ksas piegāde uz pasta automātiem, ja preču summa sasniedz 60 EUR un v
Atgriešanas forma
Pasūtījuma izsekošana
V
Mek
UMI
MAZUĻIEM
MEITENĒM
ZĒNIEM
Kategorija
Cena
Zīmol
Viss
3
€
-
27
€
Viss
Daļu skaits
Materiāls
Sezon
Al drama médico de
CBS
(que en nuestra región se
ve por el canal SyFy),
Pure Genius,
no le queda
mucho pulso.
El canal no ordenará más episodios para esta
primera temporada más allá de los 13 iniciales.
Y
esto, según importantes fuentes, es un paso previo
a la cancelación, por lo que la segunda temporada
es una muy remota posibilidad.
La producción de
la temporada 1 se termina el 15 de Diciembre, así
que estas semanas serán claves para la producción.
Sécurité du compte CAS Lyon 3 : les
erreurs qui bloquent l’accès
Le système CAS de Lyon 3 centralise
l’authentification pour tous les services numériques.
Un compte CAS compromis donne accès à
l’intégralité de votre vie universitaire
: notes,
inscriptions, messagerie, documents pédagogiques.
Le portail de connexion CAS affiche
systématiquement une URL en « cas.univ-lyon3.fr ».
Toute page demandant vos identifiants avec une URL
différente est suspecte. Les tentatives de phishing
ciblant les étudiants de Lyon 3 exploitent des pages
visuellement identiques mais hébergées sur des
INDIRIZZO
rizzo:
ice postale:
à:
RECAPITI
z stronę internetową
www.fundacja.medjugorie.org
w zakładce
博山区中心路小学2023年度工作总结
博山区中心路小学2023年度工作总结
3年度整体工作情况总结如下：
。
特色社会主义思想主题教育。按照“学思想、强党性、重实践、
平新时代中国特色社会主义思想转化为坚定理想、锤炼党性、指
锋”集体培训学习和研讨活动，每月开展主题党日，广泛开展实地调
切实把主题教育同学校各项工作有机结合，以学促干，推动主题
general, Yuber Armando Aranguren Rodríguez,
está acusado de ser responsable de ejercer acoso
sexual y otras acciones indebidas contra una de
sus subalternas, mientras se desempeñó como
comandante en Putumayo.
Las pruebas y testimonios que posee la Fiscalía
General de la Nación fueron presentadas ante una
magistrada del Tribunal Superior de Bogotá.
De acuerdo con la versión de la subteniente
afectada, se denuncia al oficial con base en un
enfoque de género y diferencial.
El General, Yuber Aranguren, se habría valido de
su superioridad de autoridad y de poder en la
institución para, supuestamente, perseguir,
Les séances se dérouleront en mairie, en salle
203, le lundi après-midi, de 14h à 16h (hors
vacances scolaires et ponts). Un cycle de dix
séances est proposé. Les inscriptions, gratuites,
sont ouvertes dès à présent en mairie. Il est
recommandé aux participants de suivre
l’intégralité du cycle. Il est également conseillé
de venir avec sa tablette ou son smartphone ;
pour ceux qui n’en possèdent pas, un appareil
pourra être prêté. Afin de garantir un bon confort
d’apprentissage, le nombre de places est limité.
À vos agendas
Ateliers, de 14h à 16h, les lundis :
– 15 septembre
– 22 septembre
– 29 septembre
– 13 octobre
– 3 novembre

——

# [Exercise requirements]
With the line containing "séances est proposé." as the first and the last line of the records as the final one, print exactly the lines in that span.

# [Answer space]
séances est proposé. Les inscriptions, gratuites,
sont ouvertes dès à présent en mairie. Il est
recommandé aux participants de suivre
l’intégralité du cycle. Il est également conseillé
de venir avec sa tablette ou son smartphone ;
pour ceux qui n’en possèdent pas, un appareil
pourra être prêté. Afin de garantir un bon confort
d’apprentissage, le nombre de places est limité.
À vos agendas
Ateliers, de 14h à 16h, les lundis :
– 15 septembre
– 22 septembre
– 29 septembre
– 13 octobre
– 3 novembre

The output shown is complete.